Harsh customer reviews prompted me to take what profits I could on this evolving online marketing company.
Hanging Up On Yellow Pages
This sale had nothing to do with the market turmoil of the last few weeks. This sale was all about the company itself and the continued erosion of its customer base. I bought into Yellow Pages last fall. I had been watching this stock for a while and after an encouraging second quarter that saw earnings notch a slight gain over the preceding quarter, I thought the company might have reached an inflection point and decided it was an opportune time to climb onboard. There was new management at the helm with a clear and convincing plan to turn things around. The company’s core business of helping small business owners navigate the growing complexity of marketing themselves in the new digital world of social media and internet searches seemed like a potential winner. Their website looked slick, they had a new labour contract in hand and were making great strides towards paying down their remaining debt.

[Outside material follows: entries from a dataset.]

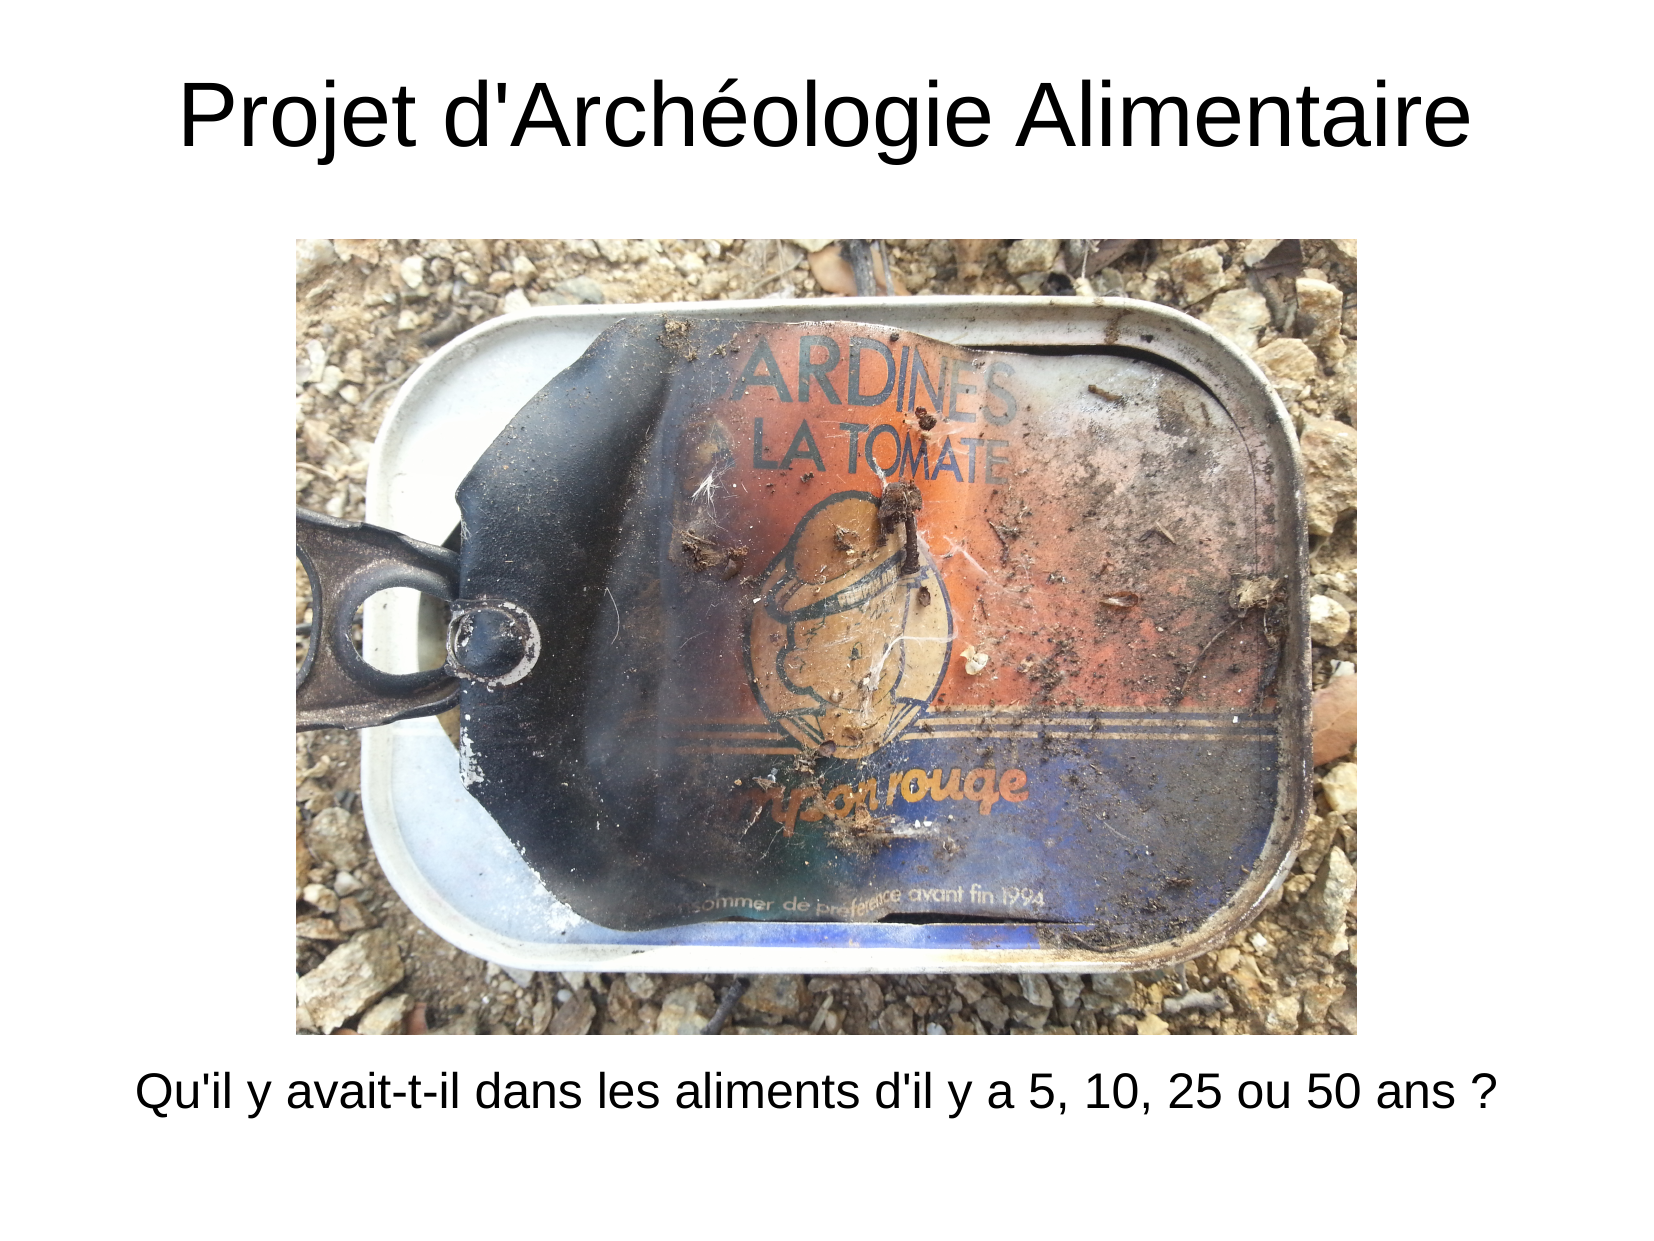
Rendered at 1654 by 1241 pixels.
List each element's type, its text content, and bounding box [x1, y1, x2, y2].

title Projet d'Archéologie Alimentaire [82, 49, 1571, 181]
picture [296, 239, 1357, 1036]
text_box Qu'il y avait-t-il dans les aliments d'il y a 5, 10, 25 ou 50 ans ? [120, 1056, 1576, 1127]
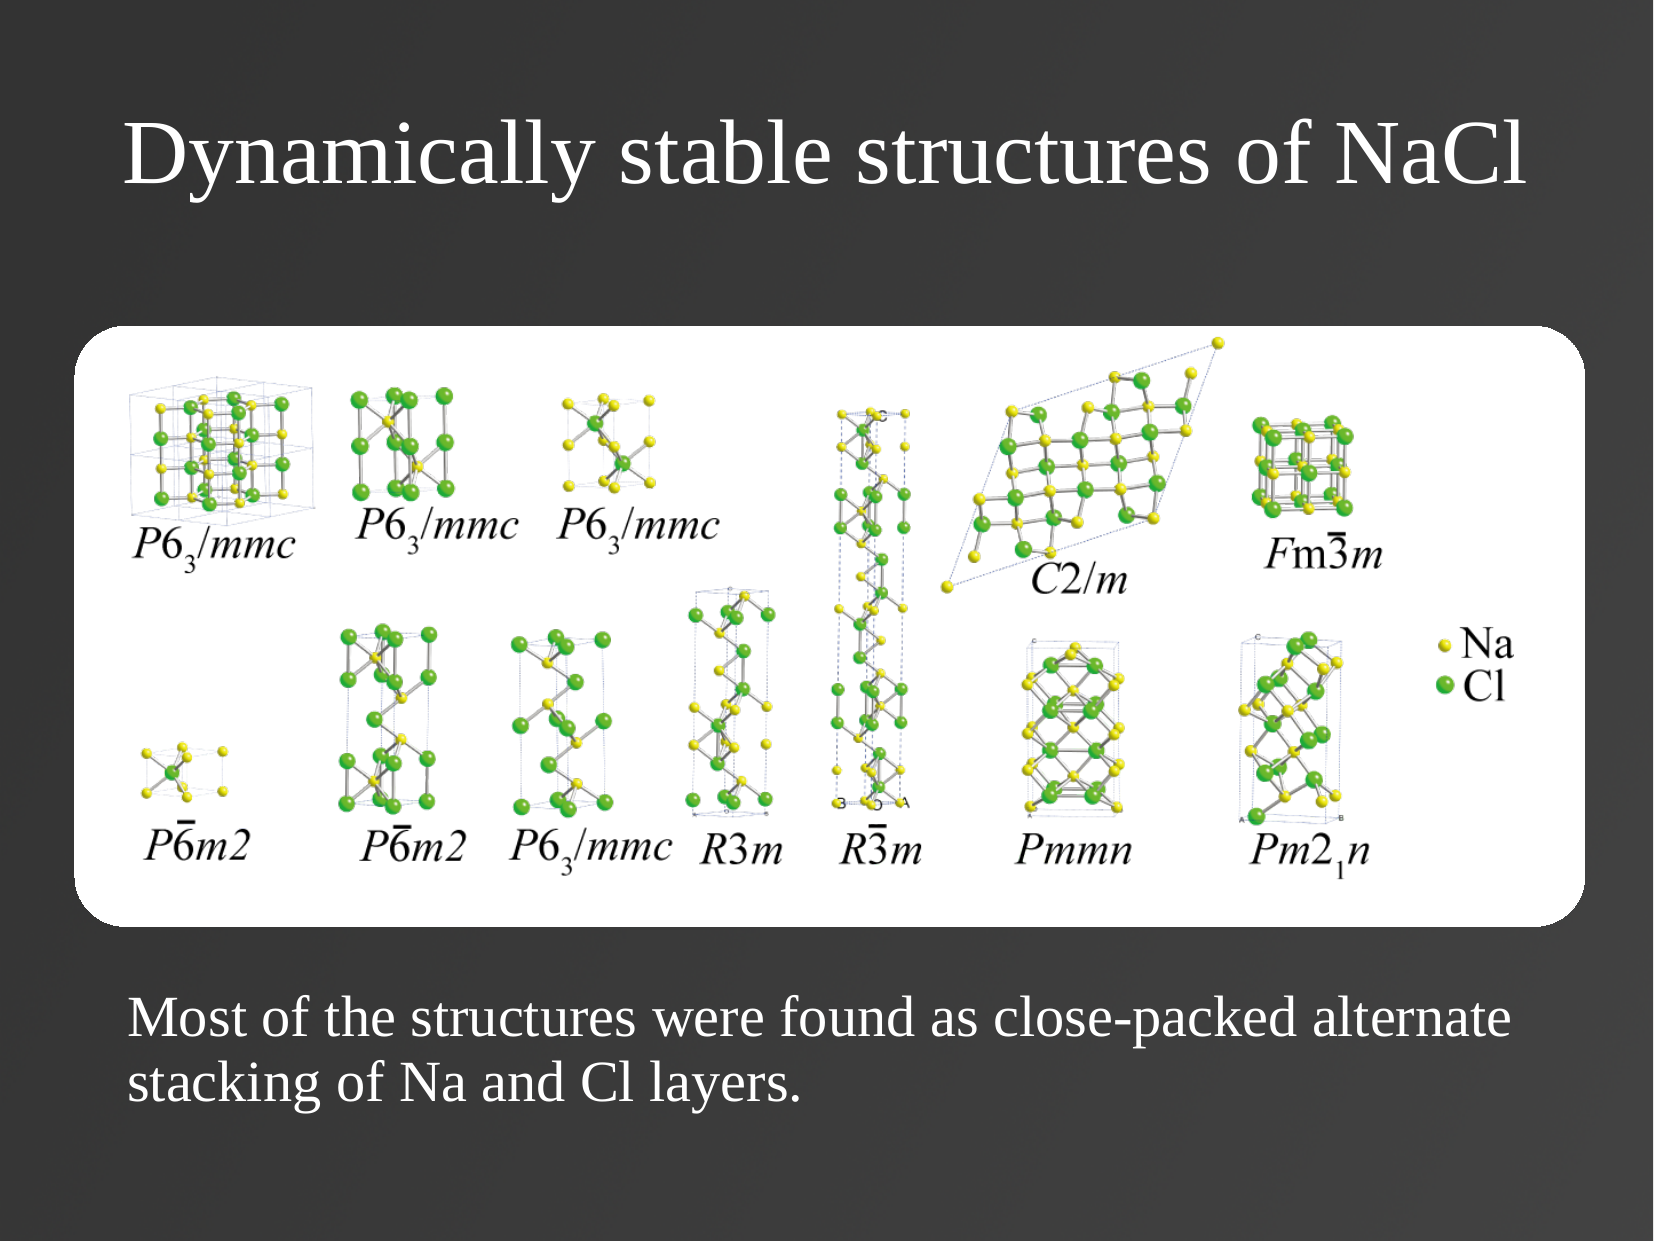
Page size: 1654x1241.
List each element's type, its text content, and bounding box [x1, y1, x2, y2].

text_box Most of the structures were found as close-packed alternate stacking of Na and Cl layers. [112, 977, 1529, 1121]
text_box [74, 326, 1585, 927]
picture [0, 0, 1654, 1241]
title Dynamically stable structures of NaCl [82, 49, 1571, 257]
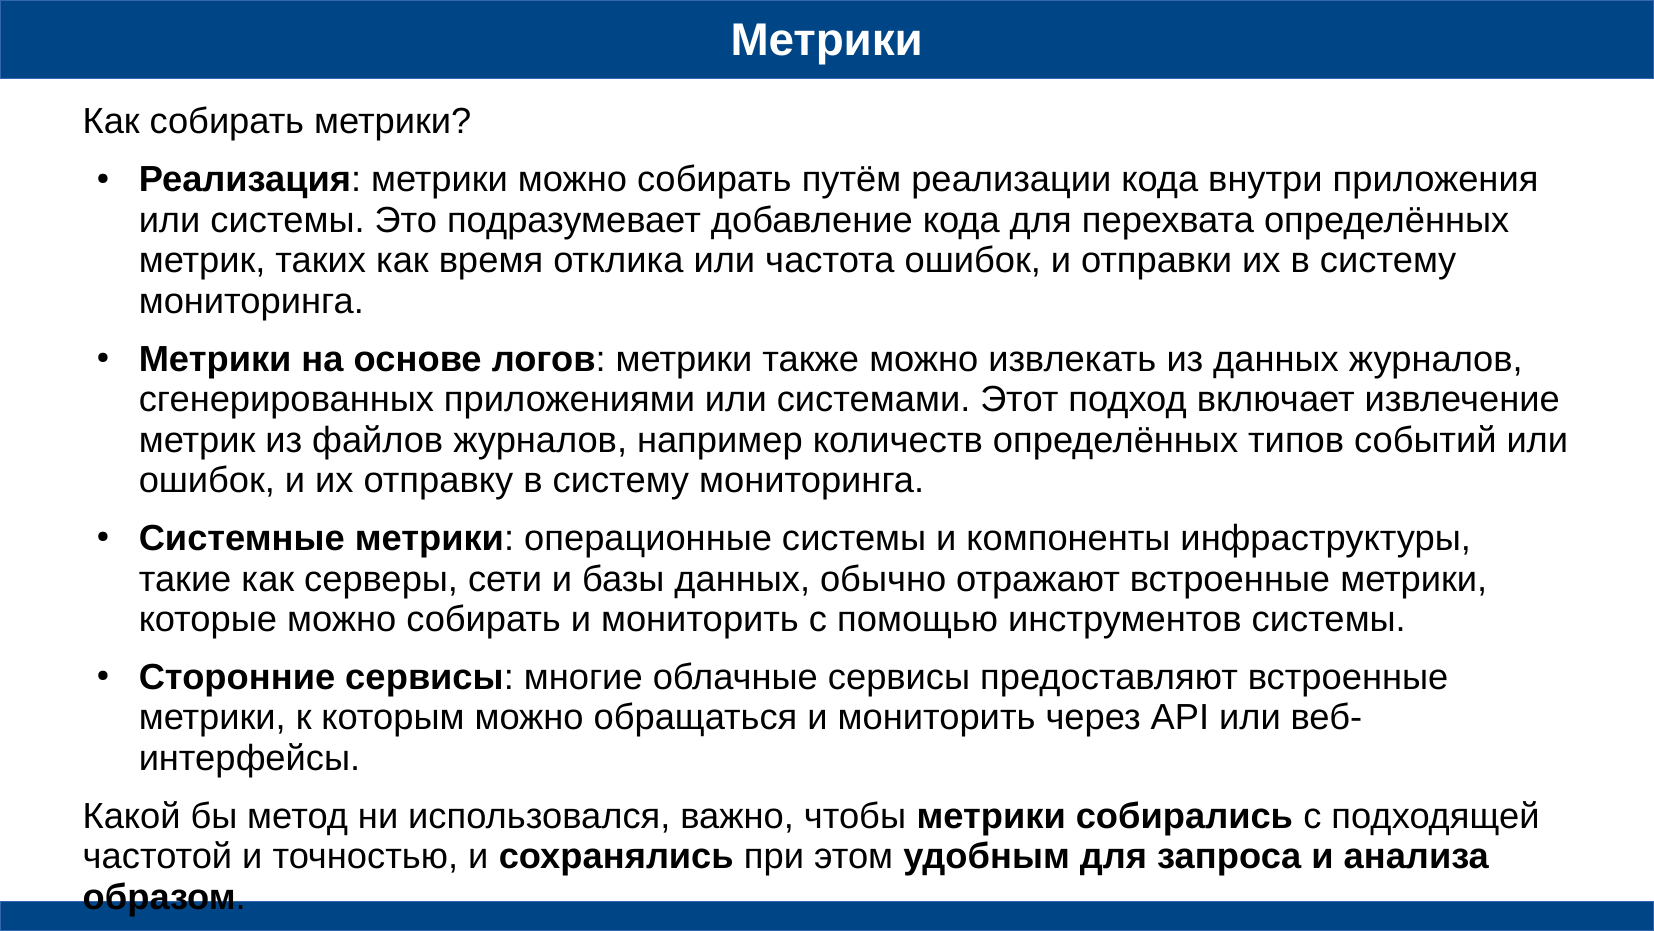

The share price responded quite well to these initiatives and as of a few weeks ago, had risen by over 50% from where I first bought in.
However, I was having doubts. While management put an upbeat spin on third and fourth quarter results, the glimmerings of an earnings recovery that I first saw in Q2 did not last. Q3 and Q4 each saw another big drop in quarter over quarter sales and earnings. The company keeps talking about “bending the revenue curve” but so far that curve is looking more like a straight line pointed down.
What’s worse, a reader alerted me to the fact that the online reviews by the customers of this company are absolutely atrocious. Reading though these reviews would be enough to give any investor pause.
Often things have to percolate in my head for a while. For some reason, it was while I was enjoying a cold beer and discussing the markets with a good friend of mine on a winter ski weekend in late February, that I decided to take my gains and move on. By the time I logged in to my brokerage account the following Monday, the share price had pulled off of its highs and was trading around the $12 mark. This is a thinly traded stock and it had taken me a while to buy into it. Which is one reason why it took me a while to decide to get out again. I did not relish the drudgery of putting in daily sell orders for weeks on end. However, I had come to a decision and I started unloading my position, being careful not to spook the market by unloading too much at once.
Market events conspired against me and started overwhelming any company-specific factors that might have been at play. The share price started dropping like a stone along with the overall market and I kept scrambling trying to keep ahead of the decline, all the time wondering if I was being too hasty in bailing on this story without giving it more of a chance to play out.
I finally sold the last of my shares on Friday at pretty much the same price I had paid for them back in the fall. In the end, I did made some money on this stock but not nearly enough to compensate for the arduous buying in and selling out process. I always resolve to stick to more heavily traded securities in my portfolio but then I’ll see a juicy little tidbit like this come along and I just can’t help myself.
As we slide into what might become a more prolonged bear market, which is often accompanied by a drying up of liquidity especially amongst the smaller stocks, it is well worth keeping this lesson in mind. Micro cap stocks can sometimes be like the Hotel California. You can check in any time you like but you can never leave.
At the current share price, I’m not convinced that Yellow Pages might not still offer investors a good return on their money. They are on track to eliminate all of their bank debt by next year using the still prodigious cash flow their business is generating. If they can halt the steady decline in their sales, then this story would look very enticing at current valuations. But with the nasty comments their customers are leaving for them online, I’m going to have to see clear signs that this is happening before being tempted to tip toe back into this stock.
Full disclosure: I do not own shares in Yellow Pages.